Y es con esos mismos cuatro sentidos que Úrsula vigila a los que con ella viven con los que la abuela de Mina, la muchacha que fabrica rosas artificiales en el cuento con idéntico título la vigila a ella, sin que se le escape ni el más mínimo detalle. La pobre Mina, que hace hasta lo imposible por esconder las manifestaciones emocionales y las pruebas materiales -cartas, supone el lector- de un amor furtivo, observa cómo la clarividencia de su abuela ciega tritura su propósito, convirtiéndolo en un secreto de dos, que ya no es secreto: “-¿Por qué no fuiste a misa?
-Tú lo sabes mejor que nadie.
-Si hubiera sido por las mangas no te hubieras tomado el trabajo de salir de la casa -dijo la ciega-. En el camino te esperaba alguien que te ocasionó una contrariedad…”. No yerra la ciega, pues a su nieta la espera, en efecto, alguien que le ocasiona una contrariedad: la de la partida de su clandestino amante, del que no conocemos nada.

Lo que el lector atento sí descubre, como lo descubre la sagacísima ciega que, al igual que Úrsula Iguarán conoce detalles que para los que ven están vedados, es que su nieta ha intentado zafarse de las cartas recibidas tirándolas al fondo del escusado, hasta donde penetra la agudísima mirada de la abuela, que sabe que esa mañana su nieta ha ido al baño, no una vez como todos los días, sino dos: la última a tirar los recuerdos escritos del que marcha.

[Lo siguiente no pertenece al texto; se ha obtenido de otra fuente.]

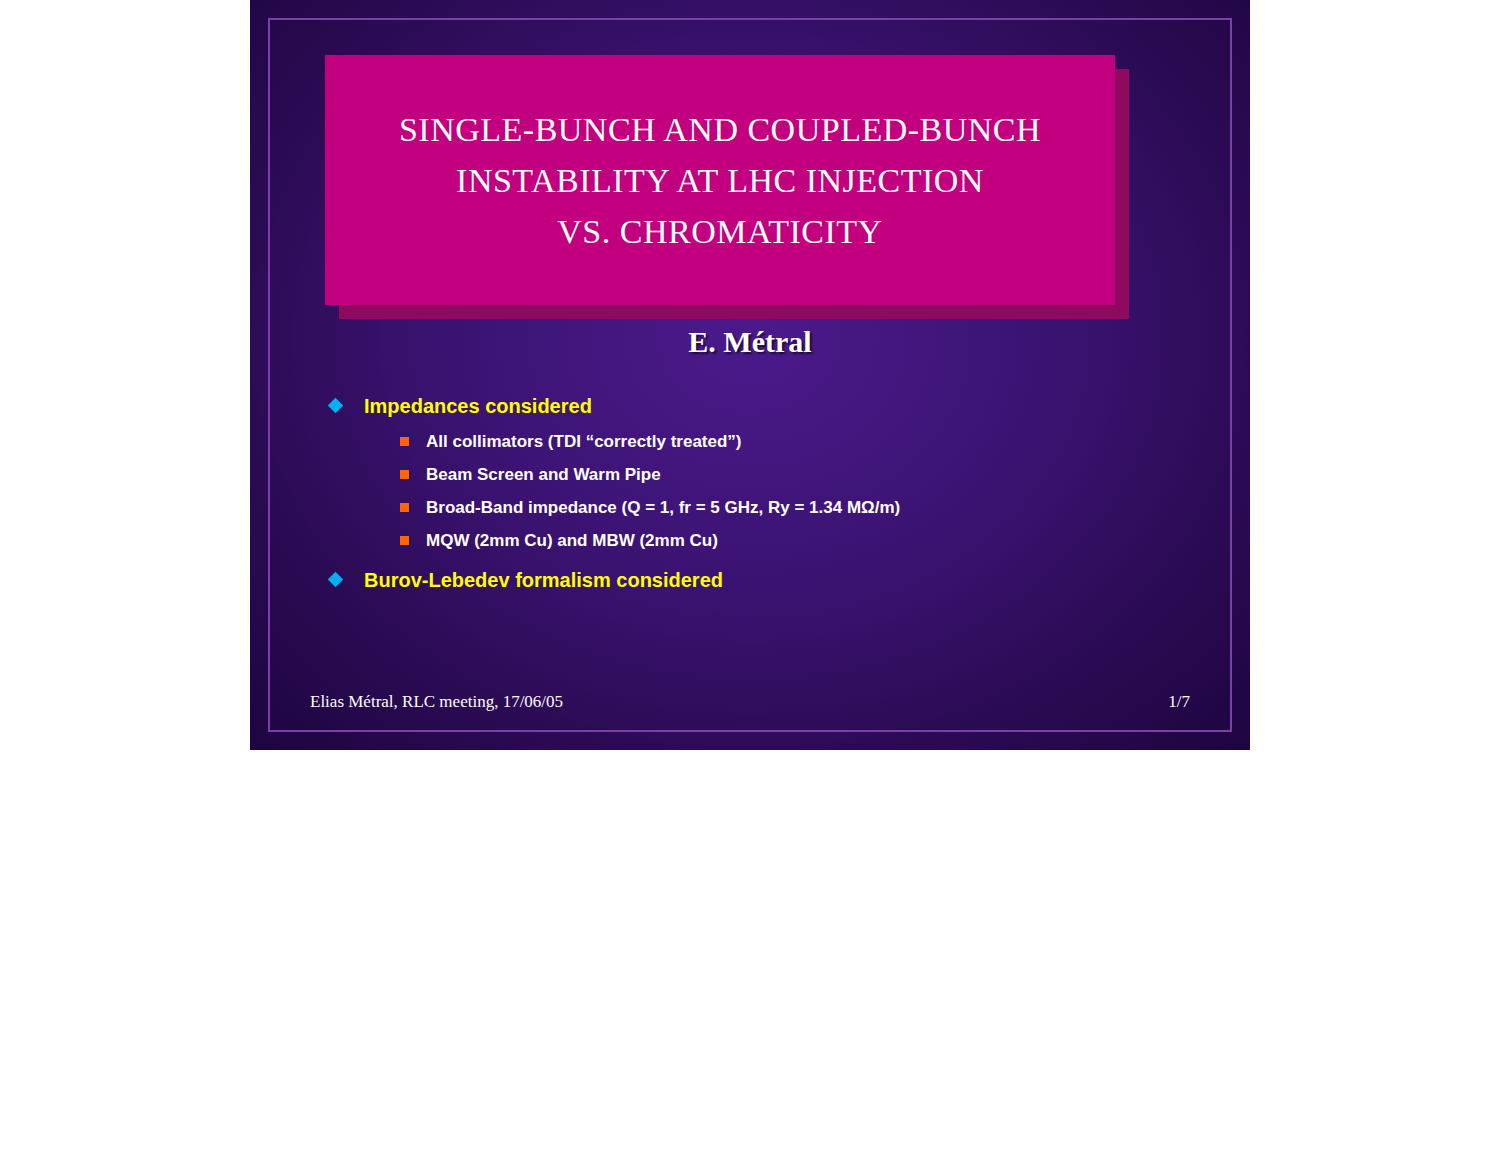SINGLE-BUNCH AND COUPLED-BUNCH
INSTABILITY AT LHC INJECTION
VS. CHROMATICITY
E. Métral
Impedances considered
All collimators (TDI “correctly treated”)
Beam Screen and Warm Pipe
Broad-Band impedance (Q = 1, fr = 5 GHz, Ry = 1.34 MΩ/m)
MQW (2mm Cu) and MBW (2mm Cu)
Burov-Lebedev formalism considered
Elias Métral, RLC meeting, 17/06/05 1/7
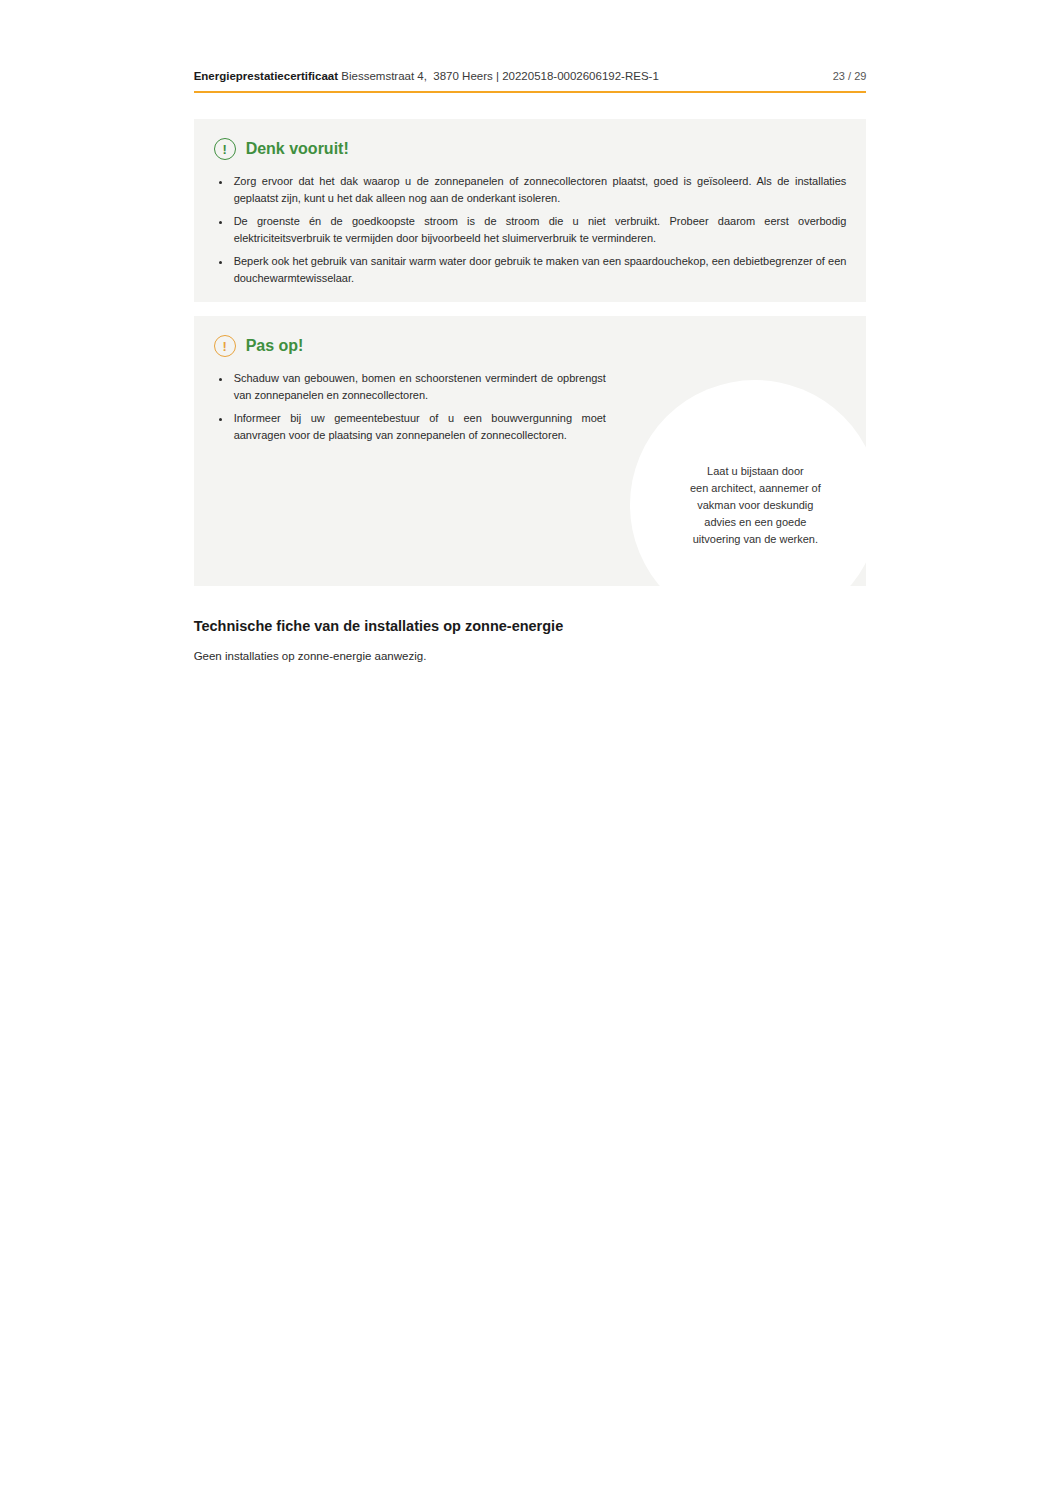Energieprestatiecertificaat Biessemstraat 4, 3870 Heers | 20220518-0002606192-RES-1
23 / 29
!
Denk vooruit!
Zorg ervoor dat het dak waarop u de zonnepanelen of zonnecollectoren plaatst, goed is geïsoleerd. Als de installaties geplaatst zijn, kunt u het dak alleen nog aan de onderkant isoleren.
De groenste én de goedkoopste stroom is de stroom die u niet verbruikt. Probeer daarom eerst overbodig elektriciteitsverbruik te vermijden door bijvoorbeeld het sluimerverbruik te verminderen.
Beperk ook het gebruik van sanitair warm water door gebruik te maken van een spaardouchekop, een debietbegrenzer of een douchewarmtewisselaar.
!
Pas op!
Schaduw van gebouwen, bomen en schoorstenen vermindert de opbrengst van zonnepanelen en zonnecollectoren.
Informeer bij uw gemeentebestuur of u een bouwvergunning moet aanvragen voor de plaatsing van zonnepanelen of zonnecollectoren.
Laat u bijstaan door
een architect, aannemer of
vakman voor deskundig
advies en een goede
uitvoering van de werken.
Technische fiche van de installaties op zonne-energie
Geen installaties op zonne-energie aanwezig.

Abrumada por tanta perspicacia clarividente o por tanta clarividencia perspicaz -para el caso lo mismo da-, la muchacha ensaya un como conjuro y saca la única conclusión posible acerca de ese inexpugnable miembro de la secta de los ciegos que, al contrario que los del Informe sobre ciegos de Sábato, no depone su derecho a su calidad de individuo en favor de los intereses de la transnacional del mal de que forma parte: “Mina pasó las manos frente a los ojos de la abuela, como limpiando un cristal invisible.
-Eres adivina”.


Resulta manifiesto, como lo prueba esta primera reflexión, que ciegos y cegueras, presentes en la vida y la familia del escritor colombiano, no podían estar ausentes de su obra, signada en gran medida por los avatares de un “mundo real” que se transfunde y se transforma en su “mundo de ficción”: dos universos que, si bien palpitan con vida propia, colapsarían si se los tratara de separar. La abuela Tranquilina Iguarán y la tía abuela Petra (prefiguraciones reales de los personajes de ficción), que pueblan las memorias del autor, explican y justifican la existencia de la Úrsula ciega o la ciega abuela de Mina (personajes de ficción que se entienden a partir de sus prefiguraciones reales), quienes a su turno pueblan algunas de las mejores páginas de nuestro más laureado escritor de eso que Harold Bloom -no sé si otros- denomina literatura imaginativa.